*TASK INSTRUCTIONS*
After removing every image, reproduce the data exactly as it appears.

Saved data entries
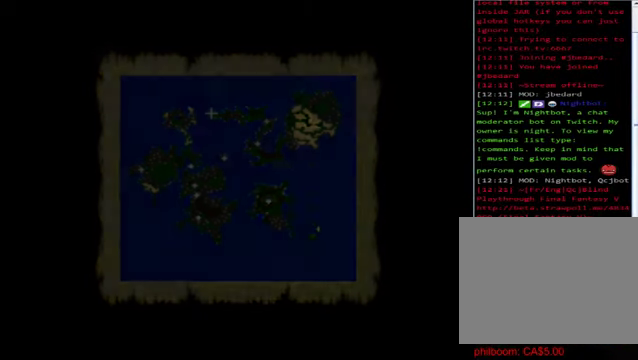
{"buttons": [], "left_stick": "center", "events": []}
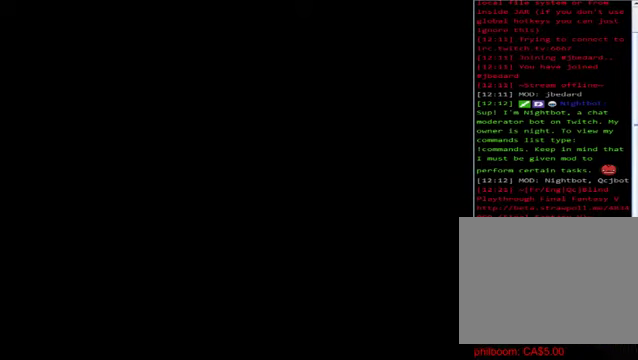
{"buttons": [], "left_stick": "center", "events": []}
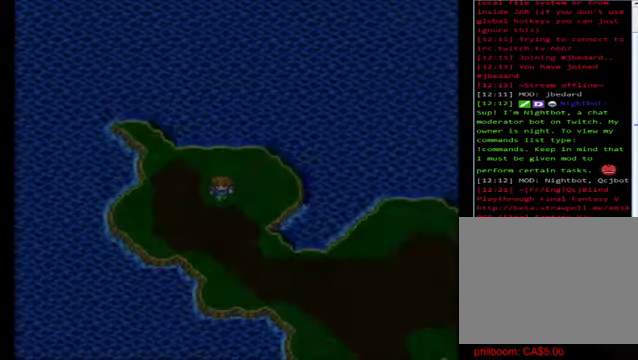
{"buttons": [], "left_stick": "center", "events": [[280, "X", "down"], [400, "X", "up"]]}
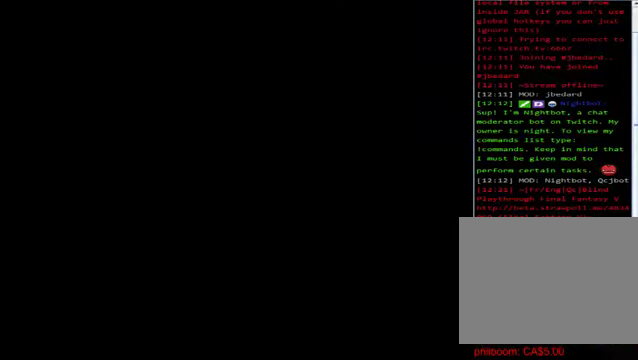
{"buttons": [], "left_stick": "down", "events": [[440, "left_stick", "down"]]}
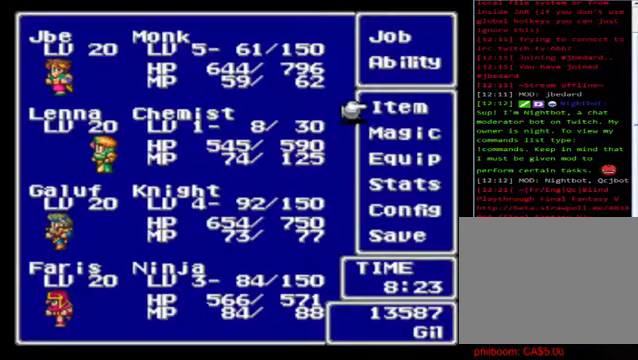
{"buttons": [], "left_stick": "down", "events": [[240, "left_stick", "center"], [400, "left_stick", "down"]]}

*RESPONSE*
{"buttons": [], "left_stick": "center", "events": []}
{"buttons": [], "left_stick": "center", "events": []}
{"buttons": [], "left_stick": "center", "events": [[280, "X", "down"], [400, "X", "up"]]}
{"buttons": [], "left_stick": "down", "events": [[440, "left_stick", "down"]]}
{"buttons": [], "left_stick": "down", "events": [[240, "left_stick", "center"], [400, "left_stick", "down"]]}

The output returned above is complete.